## WHAT THE EXERCISE ASKS
Put every line of text from the records below into a JSON list of strings, one string per line, omitting blank lines. Leave the pictures out of the answer.

▬▬▬▬▬▬

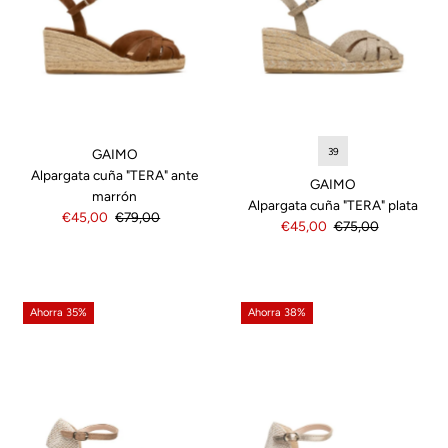
39
GAIMO
Alpargata cuña "TERA" ante
GAIMO
marrón
Alpargata cuña "TERA" plata
Precio
€45,00
Precio
€79,00
Precio
€45,00
Precio
€75,00
de
normal
de
normal
venta
venta
Ahorra 35%
Ahorra 38%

▬▬▬▬▬▬

## FINISHED EXERCISE
[
  "39",
  "GAIMO",
  "Alpargata cuña \"TERA\" ante",
  "GAIMO",
  "marrón",
  "Alpargata cuña \"TERA\" plata",
  "Precio",
  "€45,00",
  "Precio",
  "€79,00",
  "Precio",
  "€45,00",
  "Precio",
  "€75,00",
  "de",
  "normal",
  "de",
  "normal",
  "venta",
  "venta",
  "Ahorra 35%",
  "Ahorra 38%"
]